*Dataset section*
● ● ● ● ●

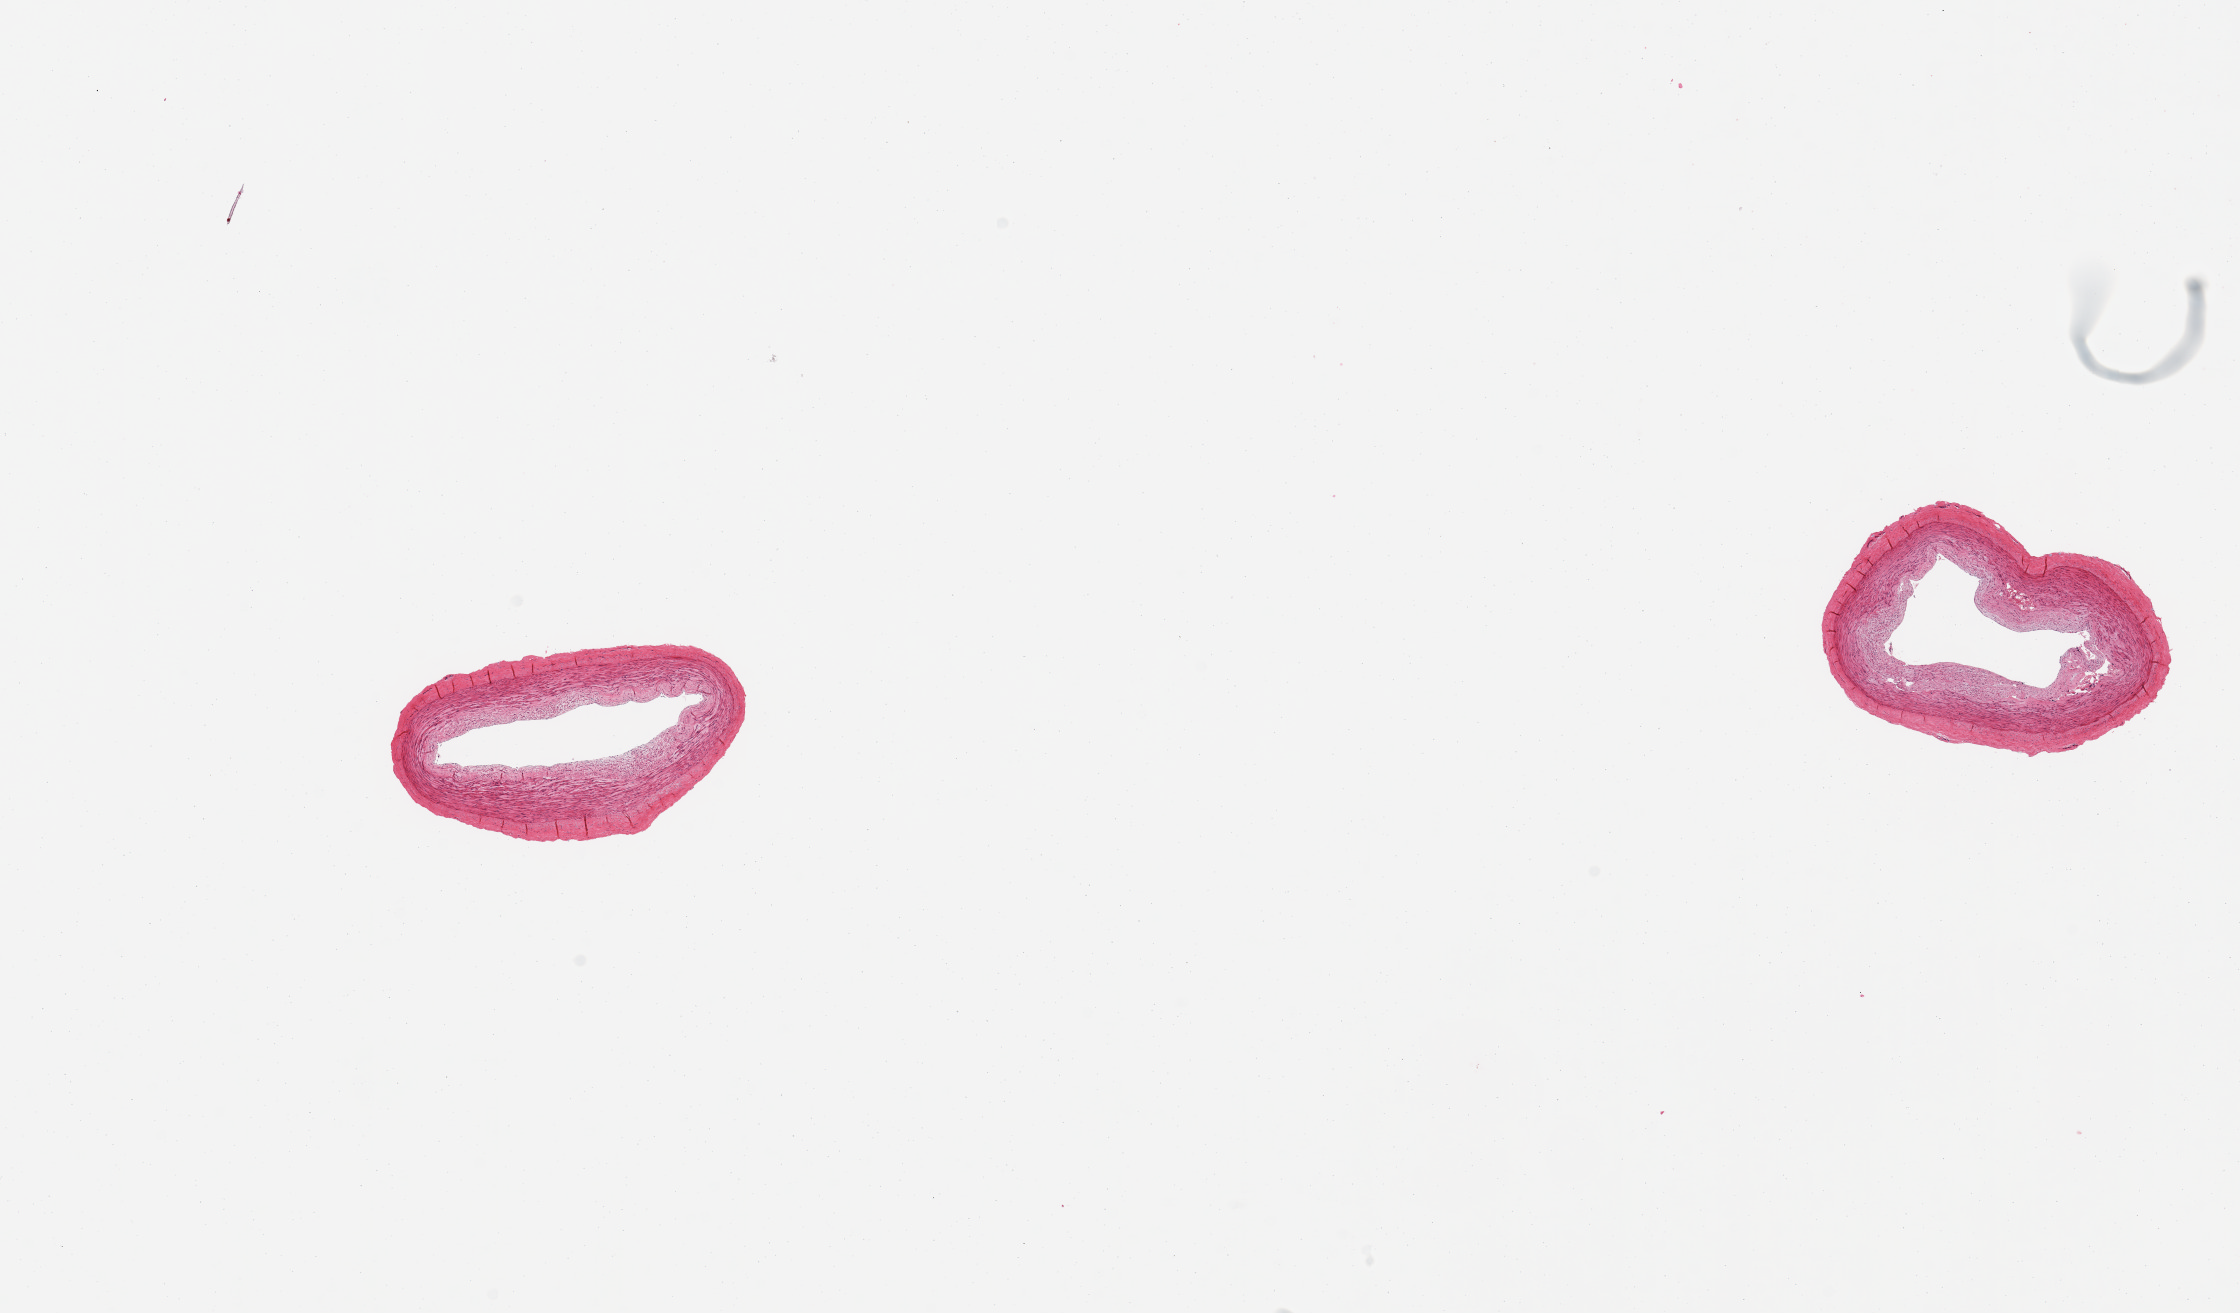
H&E whole-slide image, a low-resolution overview of the entire scanned area, about 17.7 x 10.4 mm, PAXgene-fixed paraffin-embedded (PFPE) section, target tissue: tibial artery, donor tissue sample. Donor sex: male.
Review note (as recorded): 2 pieces, no significant atherosis or adherent fat.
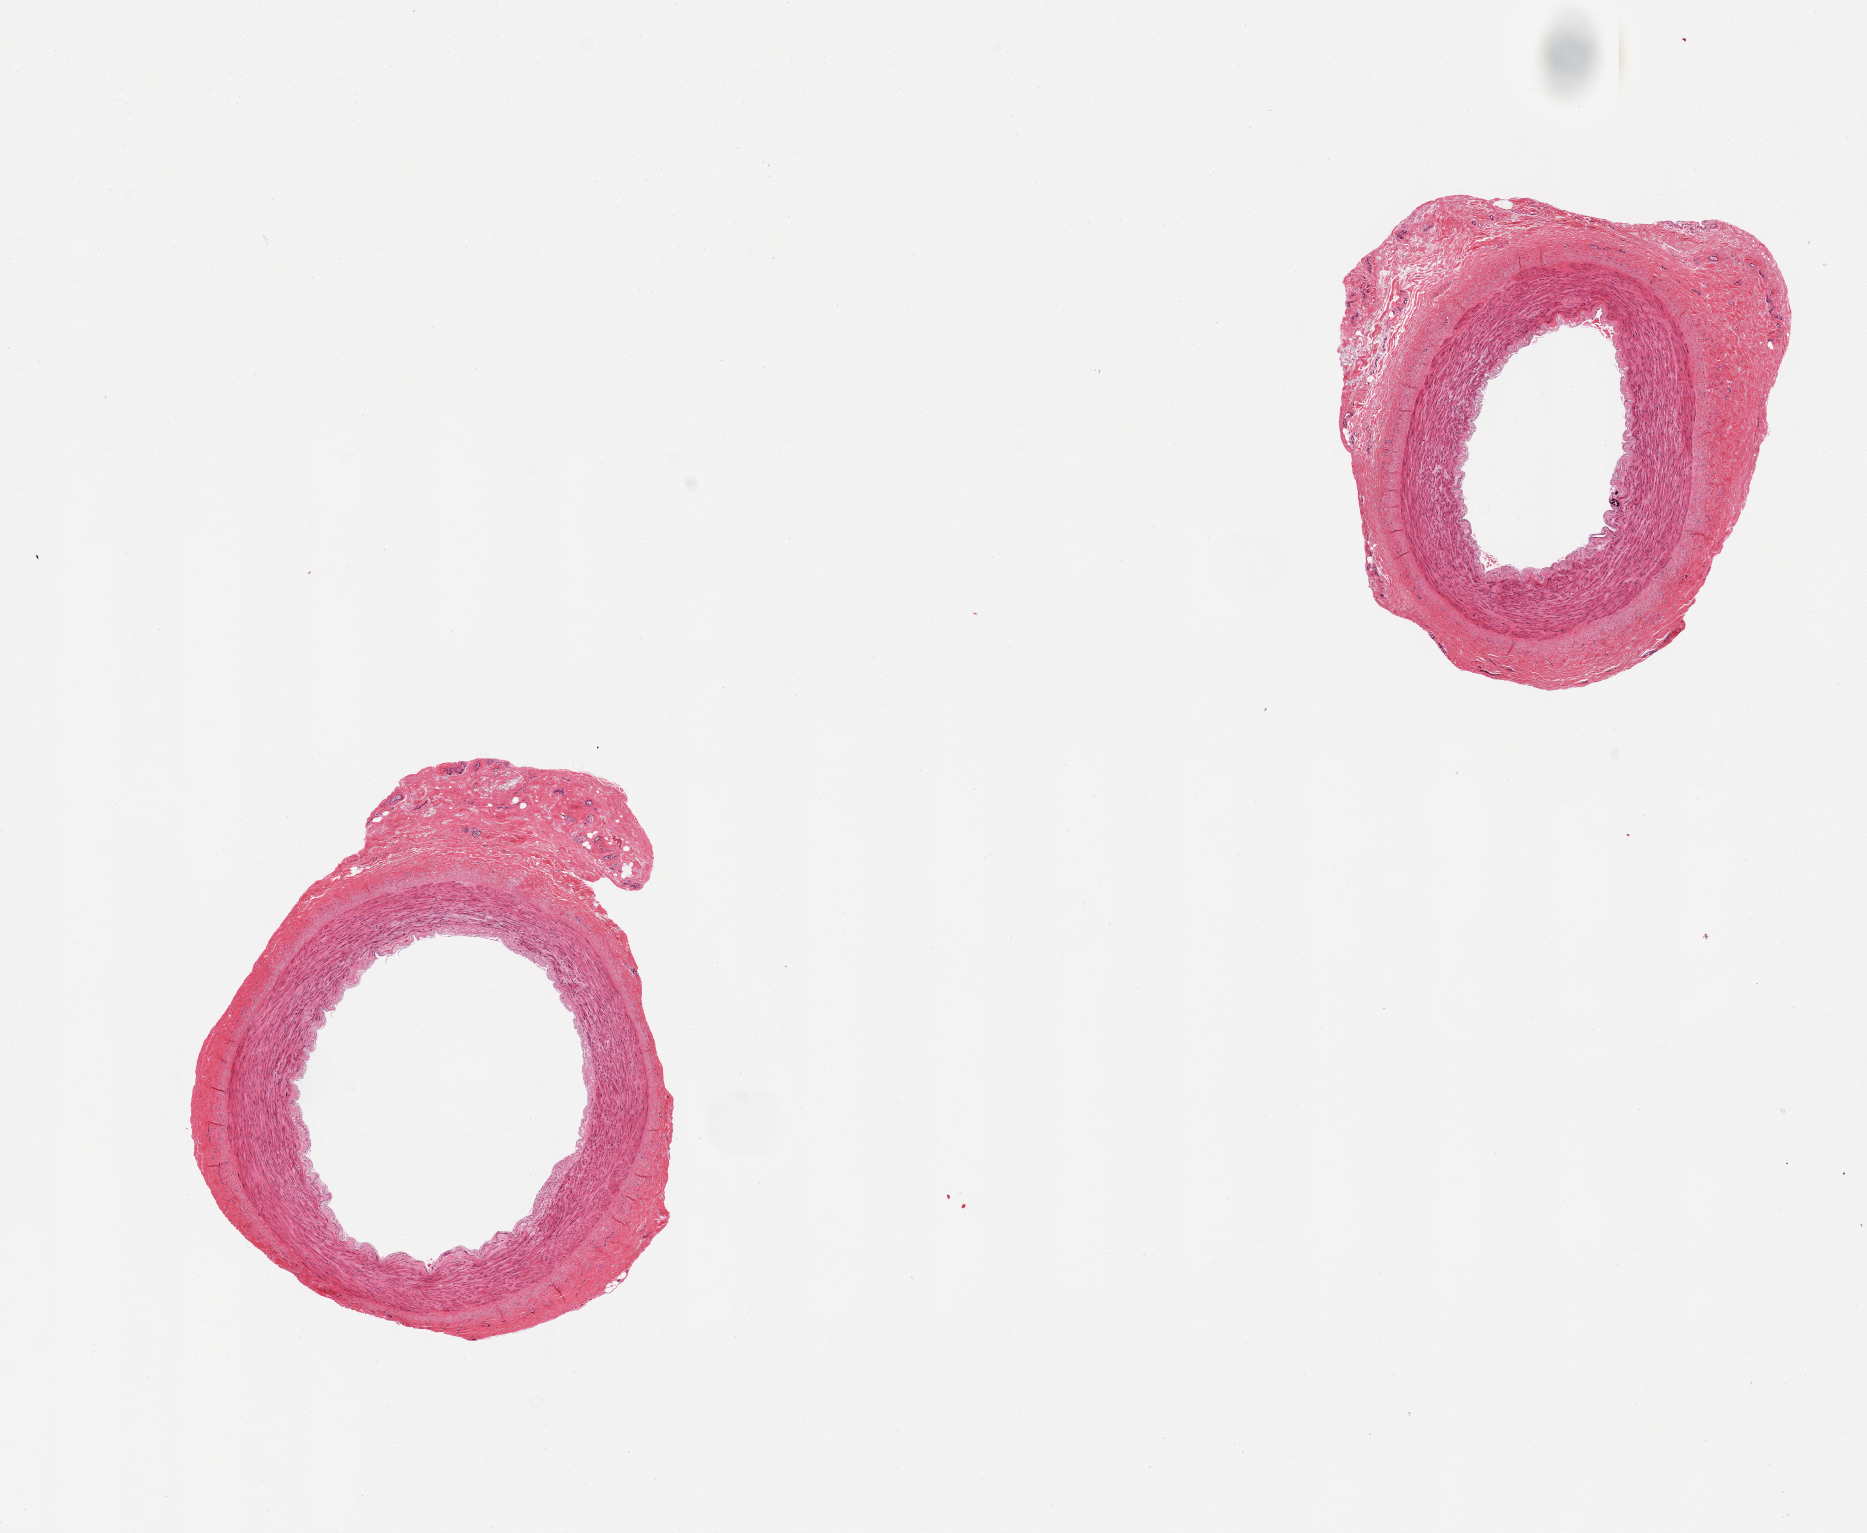
H&E whole-slide image, shown as a low-resolution overview of the whole scanned area (about 14.8 x 12.1 mm, from a 20x scan); PAXgene-fixed, paraffin-embedded tissue; target tissue: tibial artery; tissue donor sample. Donor: female.
• review note (as recorded): 2 pieces; well trimmed of fat; some perivascular stroma present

● ● ● ● ●

*Work to complete*
Copy out exactly the lines from the one containing "H&E whole-slide image, shown" through the last line above, keeping both end lines.

*Reply to the task*
H&E whole-slide image, shown as a low-resolution overview of the whole scanned area (about 14.8 x 12.1 mm, from a 20x scan); PAXgene-fixed, paraffin-embedded tissue; target tissue: tibial artery; tissue donor sample. Donor: female.
• review note (as recorded): 2 pieces; well trimmed of fat; some perivascular stroma present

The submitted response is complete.